======== RECORDS SUPPLIED

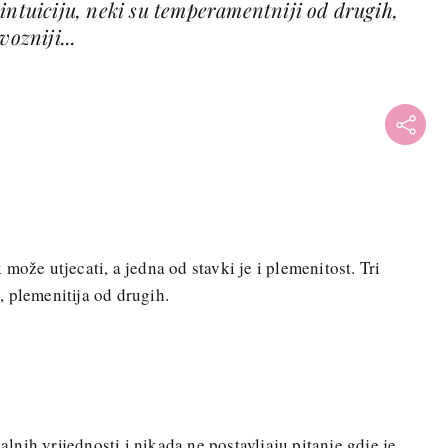
intuiciju, neki su temperamentniji od drugih,
vozniji...
može utjecati, a jedna od stavki je i plemenitost. Tri
 plemenitija od drugih.
nalnih vrijednosti i nikada ne postavljaju pitanje gdje je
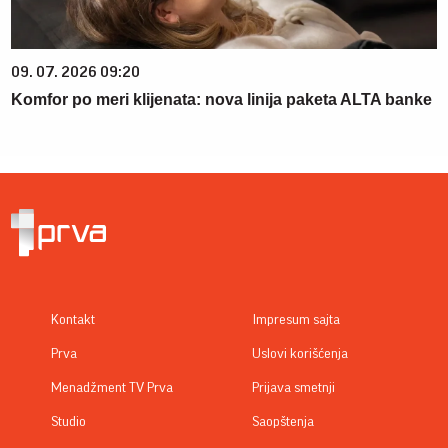
09. 07. 2026 09:20
Komfor po meri klijenata: nova linija paketa ALTA banke
Kontakt
Impresum sajta
Prva
Uslovi korišćenja
Menadžment TV Prva
Prijava smetnji
Studio
Saopštenja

================

> _EXERCISE DESCRIPTION_: Find the number of lines in the entries above that hold the string "drugih", and write only that number.

> _RESPONSE TO THIS EXERCISE_: 2